Segment Start: Study material

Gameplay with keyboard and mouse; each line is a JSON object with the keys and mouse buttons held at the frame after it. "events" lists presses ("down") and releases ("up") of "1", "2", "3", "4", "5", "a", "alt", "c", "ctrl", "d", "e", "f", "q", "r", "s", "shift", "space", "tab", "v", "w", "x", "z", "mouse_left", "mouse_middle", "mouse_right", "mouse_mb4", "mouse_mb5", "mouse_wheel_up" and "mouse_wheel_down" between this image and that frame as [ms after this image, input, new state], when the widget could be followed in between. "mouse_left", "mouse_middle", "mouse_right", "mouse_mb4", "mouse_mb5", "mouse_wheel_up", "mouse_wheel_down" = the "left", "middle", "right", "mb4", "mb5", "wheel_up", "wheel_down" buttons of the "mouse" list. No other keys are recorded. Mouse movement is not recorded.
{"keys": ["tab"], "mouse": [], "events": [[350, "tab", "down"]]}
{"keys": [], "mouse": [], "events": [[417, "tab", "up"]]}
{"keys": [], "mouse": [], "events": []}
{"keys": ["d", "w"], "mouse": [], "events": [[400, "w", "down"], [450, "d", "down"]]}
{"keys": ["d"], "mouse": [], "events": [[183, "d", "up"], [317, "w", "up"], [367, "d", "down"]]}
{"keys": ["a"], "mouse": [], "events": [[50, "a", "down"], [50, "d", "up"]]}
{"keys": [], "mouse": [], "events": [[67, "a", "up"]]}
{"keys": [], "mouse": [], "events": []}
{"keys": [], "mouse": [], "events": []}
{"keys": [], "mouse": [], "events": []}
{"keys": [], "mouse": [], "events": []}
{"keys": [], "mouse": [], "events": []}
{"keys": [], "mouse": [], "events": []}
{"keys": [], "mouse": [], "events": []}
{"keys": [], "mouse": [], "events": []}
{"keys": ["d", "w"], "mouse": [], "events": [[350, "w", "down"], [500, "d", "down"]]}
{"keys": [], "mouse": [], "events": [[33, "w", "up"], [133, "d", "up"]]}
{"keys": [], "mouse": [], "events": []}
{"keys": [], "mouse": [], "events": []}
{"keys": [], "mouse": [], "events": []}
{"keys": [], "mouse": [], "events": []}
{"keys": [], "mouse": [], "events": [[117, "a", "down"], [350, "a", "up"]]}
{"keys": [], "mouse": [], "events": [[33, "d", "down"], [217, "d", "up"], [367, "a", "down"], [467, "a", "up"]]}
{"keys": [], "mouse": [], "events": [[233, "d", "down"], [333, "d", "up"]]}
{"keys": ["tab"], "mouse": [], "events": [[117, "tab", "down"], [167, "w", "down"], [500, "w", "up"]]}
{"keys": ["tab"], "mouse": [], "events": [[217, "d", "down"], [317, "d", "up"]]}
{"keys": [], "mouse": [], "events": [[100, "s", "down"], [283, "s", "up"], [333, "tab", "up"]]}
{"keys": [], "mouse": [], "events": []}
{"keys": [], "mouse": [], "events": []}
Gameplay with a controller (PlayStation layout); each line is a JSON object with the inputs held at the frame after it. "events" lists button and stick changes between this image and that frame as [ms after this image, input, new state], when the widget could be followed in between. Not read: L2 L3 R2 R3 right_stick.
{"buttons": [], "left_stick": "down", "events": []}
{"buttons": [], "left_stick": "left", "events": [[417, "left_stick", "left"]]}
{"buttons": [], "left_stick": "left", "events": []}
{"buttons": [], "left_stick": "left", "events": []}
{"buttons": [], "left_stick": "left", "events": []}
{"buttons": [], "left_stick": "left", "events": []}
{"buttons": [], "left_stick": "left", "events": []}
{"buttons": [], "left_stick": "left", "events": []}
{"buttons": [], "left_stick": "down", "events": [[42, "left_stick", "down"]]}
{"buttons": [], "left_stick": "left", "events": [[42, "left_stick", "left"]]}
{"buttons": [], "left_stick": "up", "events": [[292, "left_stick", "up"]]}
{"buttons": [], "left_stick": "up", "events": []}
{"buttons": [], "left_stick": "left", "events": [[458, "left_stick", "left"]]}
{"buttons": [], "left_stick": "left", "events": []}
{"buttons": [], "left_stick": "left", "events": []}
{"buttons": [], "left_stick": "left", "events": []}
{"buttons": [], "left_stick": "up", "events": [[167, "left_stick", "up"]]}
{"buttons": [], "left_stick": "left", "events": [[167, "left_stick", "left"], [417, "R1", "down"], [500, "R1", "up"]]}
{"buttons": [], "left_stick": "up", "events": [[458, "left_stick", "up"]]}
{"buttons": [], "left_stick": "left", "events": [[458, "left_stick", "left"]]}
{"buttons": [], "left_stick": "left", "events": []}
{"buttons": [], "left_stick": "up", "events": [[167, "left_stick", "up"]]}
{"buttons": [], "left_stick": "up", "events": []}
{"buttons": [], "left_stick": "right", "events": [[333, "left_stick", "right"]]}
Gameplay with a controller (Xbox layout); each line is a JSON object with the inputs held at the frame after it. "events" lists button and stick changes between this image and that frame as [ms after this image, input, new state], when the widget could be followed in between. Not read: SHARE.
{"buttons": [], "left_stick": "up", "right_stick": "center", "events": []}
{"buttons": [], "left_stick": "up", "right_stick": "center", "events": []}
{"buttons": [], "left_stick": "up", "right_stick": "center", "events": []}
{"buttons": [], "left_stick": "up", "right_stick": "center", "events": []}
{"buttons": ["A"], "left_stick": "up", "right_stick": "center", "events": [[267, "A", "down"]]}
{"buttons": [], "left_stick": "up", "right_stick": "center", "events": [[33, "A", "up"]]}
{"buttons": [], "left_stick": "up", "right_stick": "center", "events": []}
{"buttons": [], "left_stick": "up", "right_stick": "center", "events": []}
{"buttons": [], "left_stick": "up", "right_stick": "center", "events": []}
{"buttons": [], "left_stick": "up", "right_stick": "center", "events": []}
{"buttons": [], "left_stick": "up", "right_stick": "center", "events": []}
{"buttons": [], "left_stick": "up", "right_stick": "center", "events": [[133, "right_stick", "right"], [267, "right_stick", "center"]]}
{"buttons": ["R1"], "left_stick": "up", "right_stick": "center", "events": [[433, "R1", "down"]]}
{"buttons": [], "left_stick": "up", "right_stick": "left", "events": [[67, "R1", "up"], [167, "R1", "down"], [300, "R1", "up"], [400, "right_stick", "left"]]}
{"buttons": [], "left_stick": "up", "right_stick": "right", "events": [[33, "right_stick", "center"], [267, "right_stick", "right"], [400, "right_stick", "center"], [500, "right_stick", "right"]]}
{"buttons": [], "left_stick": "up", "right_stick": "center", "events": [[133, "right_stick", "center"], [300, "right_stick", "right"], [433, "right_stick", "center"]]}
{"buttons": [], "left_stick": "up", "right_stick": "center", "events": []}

Segment End: Study material

> [About this exercise]: This task calls for the material above to be duplicated verbatim.

> [Task solution]:
Gameplay with keyboard and mouse; each line is a JSON object with the keys and mouse buttons held at the frame after it. "events" lists presses ("down") and releases ("up") of "1", "2", "3", "4", "5", "a", "alt", "c", "ctrl", "d", "e", "f", "q", "r", "s", "shift", "space", "tab", "v", "w", "x", "z", "mouse_left", "mouse_middle", "mouse_right", "mouse_mb4", "mouse_mb5", "mouse_wheel_up" and "mouse_wheel_down" between this image and that frame as [ms after this image, input, new state], when the widget could be followed in between. "mouse_left", "mouse_middle", "mouse_right", "mouse_mb4", "mouse_mb5", "mouse_wheel_up", "mouse_wheel_down" = the "left", "middle", "right", "mb4", "mb5", "wheel_up", "wheel_down" buttons of the "mouse" list. No other keys are recorded. Mouse movement is not recorded.
{"keys": ["tab"], "mouse": [], "events": [[350, "tab", "down"]]}
{"keys": [], "mouse": [], "events": [[417, "tab", "up"]]}
{"keys": [], "mouse": [], "events": []}
{"keys": ["d", "w"], "mouse": [], "events": [[400, "w", "down"], [450, "d", "down"]]}
{"keys": ["d"], "mouse": [], "events": [[183, "d", "up"], [317, "w", "up"], [367, "d", "down"]]}
{"keys": ["a"], "mouse": [], "events": [[50, "a", "down"], [50, "d", "up"]]}
{"keys": [], "mouse": [], "events": [[67, "a", "up"]]}
{"keys": [], "mouse": [], "events": []}
{"keys": [], "mouse": [], "events": []}
{"keys": [], "mouse": [], "events": []}
{"keys": [], "mouse": [], "events": []}
{"keys": [], "mouse": [], "events": []}
{"keys": [], "mouse": [], "events": []}
{"keys": [], "mouse": [], "events": []}
{"keys": [], "mouse": [], "events": []}
{"keys": ["d", "w"], "mouse": [], "events": [[350, "w", "down"], [500, "d", "down"]]}
{"keys": [], "mouse": [], "events": [[33, "w", "up"], [133, "d", "up"]]}
{"keys": [], "mouse": [], "events": []}
{"keys": [], "mouse": [], "events": []}
{"keys": [], "mouse": [], "events": []}
{"keys": [], "mouse": [], "events": []}
{"keys": [], "mouse": [], "events": [[117, "a", "down"], [350, "a", "up"]]}
{"keys": [], "mouse": [], "events": [[33, "d", "down"], [217, "d", "up"], [367, "a", "down"], [467, "a", "up"]]}
{"keys": [], "mouse": [], "events": [[233, "d", "down"], [333, "d", "up"]]}
{"keys": ["tab"], "mouse": [], "events": [[117, "tab", "down"], [167, "w", "down"], [500, "w", "up"]]}
{"keys": ["tab"], "mouse": [], "events": [[217, "d", "down"], [317, "d", "up"]]}
{"keys": [], "mouse": [], "events": [[100, "s", "down"], [283, "s", "up"], [333, "tab", "up"]]}
{"keys": [], "mouse": [], "events": []}
{"keys": [], "mouse": [], "events": []}
Gameplay with a controller (PlayStation layout); each line is a JSON object with the inputs held at the frame after it. "events" lists button and stick changes between this image and that frame as [ms after this image, input, new state], when the widget could be followed in between. Not read: L2 L3 R2 R3 right_stick.
{"buttons": [], "left_stick": "down", "events": []}
{"buttons": [], "left_stick": "left", "events": [[417, "left_stick", "left"]]}
{"buttons": [], "left_stick": "left", "events": []}
{"buttons": [], "left_stick": "left", "events": []}
{"buttons": [], "left_stick": "left", "events": []}
{"buttons": [], "left_stick": "left", "events": []}
{"buttons": [], "left_stick": "left", "events": []}
{"buttons": [], "left_stick": "left", "events": []}
{"buttons": [], "left_stick": "down", "events": [[42, "left_stick", "down"]]}
{"buttons": [], "left_stick": "left", "events": [[42, "left_stick", "left"]]}
{"buttons": [], "left_stick": "up", "events": [[292, "left_stick", "up"]]}
{"buttons": [], "left_stick": "up", "events": []}
{"buttons": [], "left_stick": "left", "events": [[458, "left_stick", "left"]]}
{"buttons": [], "left_stick": "left", "events": []}
{"buttons": [], "left_stick": "left", "events": []}
{"buttons": [], "left_stick": "left", "events": []}
{"buttons": [], "left_stick": "up", "events": [[167, "left_stick", "up"]]}
{"buttons": [], "left_stick": "left", "events": [[167, "left_stick", "left"], [417, "R1", "down"], [500, "R1", "up"]]}
{"buttons": [], "left_stick": "up", "events": [[458, "left_stick", "up"]]}
{"buttons": [], "left_stick": "left", "events": [[458, "left_stick", "left"]]}
{"buttons": [], "left_stick": "left", "events": []}
{"buttons": [], "left_stick": "up", "events": [[167, "left_stick", "up"]]}
{"buttons": [], "left_stick": "up", "events": []}
{"buttons": [], "left_stick": "right", "events": [[333, "left_stick", "right"]]}
Gameplay with a controller (Xbox layout); each line is a JSON object with the inputs held at the frame after it. "events" lists button and stick changes between this image and that frame as [ms after this image, input, new state], when the widget could be followed in between. Not read: SHARE.
{"buttons": [], "left_stick": "up", "right_stick": "center", "events": []}
{"buttons": [], "left_stick": "up", "right_stick": "center", "events": []}
{"buttons": [], "left_stick": "up", "right_stick": "center", "events": []}
{"buttons": [], "left_stick": "up", "right_stick": "center", "events": []}
{"buttons": ["A"], "left_stick": "up", "right_stick": "center", "events": [[267, "A", "down"]]}
{"buttons": [], "left_stick": "up", "right_stick": "center", "events": [[33, "A", "up"]]}
{"buttons": [], "left_stick": "up", "right_stick": "center", "events": []}
{"buttons": [], "left_stick": "up", "right_stick": "center", "events": []}
{"buttons": [], "left_stick": "up", "right_stick": "center", "events": []}
{"buttons": [], "left_stick": "up", "right_stick": "center", "events": []}
{"buttons": [], "left_stick": "up", "right_stick": "center", "events": []}
{"buttons": [], "left_stick": "up", "right_stick": "center", "events": [[133, "right_stick", "right"], [267, "right_stick", "center"]]}
{"buttons": ["R1"], "left_stick": "up", "right_stick": "center", "events": [[433, "R1", "down"]]}
{"buttons": [], "left_stick": "up", "right_stick": "left", "events": [[67, "R1", "up"], [167, "R1", "down"], [300, "R1", "up"], [400, "right_stick", "left"]]}
{"buttons": [], "left_stick": "up", "right_stick": "right", "events": [[33, "right_stick", "center"], [267, "right_stick", "right"], [400, "right_stick", "center"], [500, "right_stick", "right"]]}
{"buttons": [], "left_stick": "up", "right_stick": "center", "events": [[133, "right_stick", "center"], [300, "right_stick", "right"], [433, "right_stick", "center"]]}
{"buttons": [], "left_stick": "up", "right_stick": "center", "events": []}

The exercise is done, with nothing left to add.